25. FL Studio Full Grand
If you already have a mixer you’re happy with and you just want more keyboard sounds, this Full Grand suite is perfect for you. It’s a small 185MB sound patch sourced from 25 pianos, but it comes as an 85MD .rar file. The sound font sources include both acoustic and electric pianos. You need a mixer that can read .sfz files though, or you can download a free .sfz reader.
26. A73 Piano Station
Producers want as much musical diversity as they can get. A73 serves it up, with 73 keys on its screen. These keys cover 6 octaves and you can click them on your computer or use a MIDI interface to feed external piano sources. You can select from more than 2o preset genres (e.g. jazz, blues, waltz, etc.) and 128 polyphonic timbres. You can stack up to 3 musical layers on this.
27. Helm Synthesizer
While it’s a synthesizer-based virtual piano, your sound engineering options are broadened with Helm. You can opt to use it as a sound patch, VSTi, LV2, AU plug-in, or VST3. It’s open-source and you can grab the 32-bit or 64-bit version. Some features like step sequencing and stutter function are laid out as sliders. This makes it easier for beginners to use.
28. EVM Grand Piano
This VSTi is mainly targeted at classical musicians (or rather, orchestral engineers). It’s based on an old baroque piano model that sounds more like a harpsichord than a contemporary piano.

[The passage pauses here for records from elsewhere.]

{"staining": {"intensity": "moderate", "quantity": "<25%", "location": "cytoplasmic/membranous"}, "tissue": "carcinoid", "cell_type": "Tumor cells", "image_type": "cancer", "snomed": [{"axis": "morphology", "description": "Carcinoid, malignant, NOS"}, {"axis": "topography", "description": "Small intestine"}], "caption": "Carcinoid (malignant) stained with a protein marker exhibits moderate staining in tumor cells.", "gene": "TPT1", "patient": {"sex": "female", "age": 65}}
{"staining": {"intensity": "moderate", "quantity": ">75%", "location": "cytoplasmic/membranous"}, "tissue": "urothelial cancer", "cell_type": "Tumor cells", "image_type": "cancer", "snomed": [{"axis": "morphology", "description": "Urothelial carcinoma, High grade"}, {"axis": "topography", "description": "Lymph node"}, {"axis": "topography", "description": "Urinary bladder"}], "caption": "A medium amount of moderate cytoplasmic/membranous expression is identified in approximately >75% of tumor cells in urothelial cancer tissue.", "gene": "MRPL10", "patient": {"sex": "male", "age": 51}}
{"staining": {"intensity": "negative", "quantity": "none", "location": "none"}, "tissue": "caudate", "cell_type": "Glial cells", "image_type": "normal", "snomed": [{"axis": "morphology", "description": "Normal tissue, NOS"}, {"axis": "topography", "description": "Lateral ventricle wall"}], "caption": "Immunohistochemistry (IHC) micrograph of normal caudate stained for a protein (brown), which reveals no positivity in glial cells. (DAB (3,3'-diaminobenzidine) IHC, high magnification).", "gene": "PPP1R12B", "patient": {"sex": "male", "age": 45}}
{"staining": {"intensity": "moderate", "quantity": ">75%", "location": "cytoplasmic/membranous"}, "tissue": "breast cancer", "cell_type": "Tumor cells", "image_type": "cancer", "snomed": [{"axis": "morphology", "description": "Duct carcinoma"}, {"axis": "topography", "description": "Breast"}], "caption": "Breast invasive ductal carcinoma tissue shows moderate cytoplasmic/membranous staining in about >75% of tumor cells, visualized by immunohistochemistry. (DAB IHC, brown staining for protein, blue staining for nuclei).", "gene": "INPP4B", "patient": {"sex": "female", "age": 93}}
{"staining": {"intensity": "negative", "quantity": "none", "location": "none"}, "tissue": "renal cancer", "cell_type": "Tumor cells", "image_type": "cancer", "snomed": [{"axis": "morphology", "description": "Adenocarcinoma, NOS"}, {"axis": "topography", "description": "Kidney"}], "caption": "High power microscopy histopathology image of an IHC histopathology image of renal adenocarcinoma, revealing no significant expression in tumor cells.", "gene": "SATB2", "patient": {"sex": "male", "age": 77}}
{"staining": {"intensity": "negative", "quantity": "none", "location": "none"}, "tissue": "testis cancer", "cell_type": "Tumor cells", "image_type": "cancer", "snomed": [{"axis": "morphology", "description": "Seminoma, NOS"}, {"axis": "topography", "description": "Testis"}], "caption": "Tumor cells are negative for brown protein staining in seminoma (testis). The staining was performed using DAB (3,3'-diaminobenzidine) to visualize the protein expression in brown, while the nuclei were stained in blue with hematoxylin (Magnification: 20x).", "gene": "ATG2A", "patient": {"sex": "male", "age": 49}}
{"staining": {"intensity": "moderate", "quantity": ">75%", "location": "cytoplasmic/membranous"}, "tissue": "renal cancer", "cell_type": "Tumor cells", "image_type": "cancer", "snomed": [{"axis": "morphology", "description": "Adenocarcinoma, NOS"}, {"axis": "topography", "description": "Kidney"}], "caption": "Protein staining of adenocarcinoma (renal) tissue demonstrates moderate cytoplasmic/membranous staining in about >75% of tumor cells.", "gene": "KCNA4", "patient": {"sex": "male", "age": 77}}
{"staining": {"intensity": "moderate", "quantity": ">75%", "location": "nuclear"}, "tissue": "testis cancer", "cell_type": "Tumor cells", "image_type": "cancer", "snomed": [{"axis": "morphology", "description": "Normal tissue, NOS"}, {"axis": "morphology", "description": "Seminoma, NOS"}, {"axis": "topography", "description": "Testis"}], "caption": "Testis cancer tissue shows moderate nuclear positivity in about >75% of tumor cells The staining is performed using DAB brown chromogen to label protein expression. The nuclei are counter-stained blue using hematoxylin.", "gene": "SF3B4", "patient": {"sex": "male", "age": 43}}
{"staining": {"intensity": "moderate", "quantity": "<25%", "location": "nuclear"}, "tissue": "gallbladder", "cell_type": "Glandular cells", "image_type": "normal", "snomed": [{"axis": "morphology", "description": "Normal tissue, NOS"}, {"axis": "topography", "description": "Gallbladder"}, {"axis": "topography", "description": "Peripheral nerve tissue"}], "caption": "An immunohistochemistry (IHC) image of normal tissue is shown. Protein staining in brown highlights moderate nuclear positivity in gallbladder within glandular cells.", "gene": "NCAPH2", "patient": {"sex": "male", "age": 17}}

Sampled sounds are bright, sharp, and ‘plucky’ while the interface is simple enough for novices.
29. Mokafix Audio Glue Reeds
You can collect sounds from a keyboard in various ways. In the case of Glue Reeds, yes, the company manufactures an electric piano. But rather than sampling those keys, Mokafix synthesized its sound. The result is reedy because the initial Glue Reeds piano has sticky pads instead of hammers. This VSTi convincingly simulates that sound quality on your mixing screen.
30. CV Piano
Spectral morphing sounds like something a shape-shifting werewolf ghost might do. But in this context, it describes the process continuous velocity used in this VST. Other software brands use multiple samples and layers on every note. CV Piano samples a single baseline.
It then uses an algorithmic variation to twist and shape the notes. This morphing process continues both during piano play and after you release the key, adding enriching effects. The VST is modeled off the Kawai Grand 7’4″ that sits at Electric Larry Land Studios in Austin, Texas.
31. VK-1 Viking Synthesizer
We’ll close our list with this powerhouse virtual keyboard. The keyboard has 228 preset polyphonics, dual ladder filters, and three oscillators that continuously generate variable waves. It also has dual modulation busses and retina support to reduce eye fatigue during prolonged mixing sessions. The VST was developed by Blamsoft and needs 64-bit PCs or 10.11 on Mac.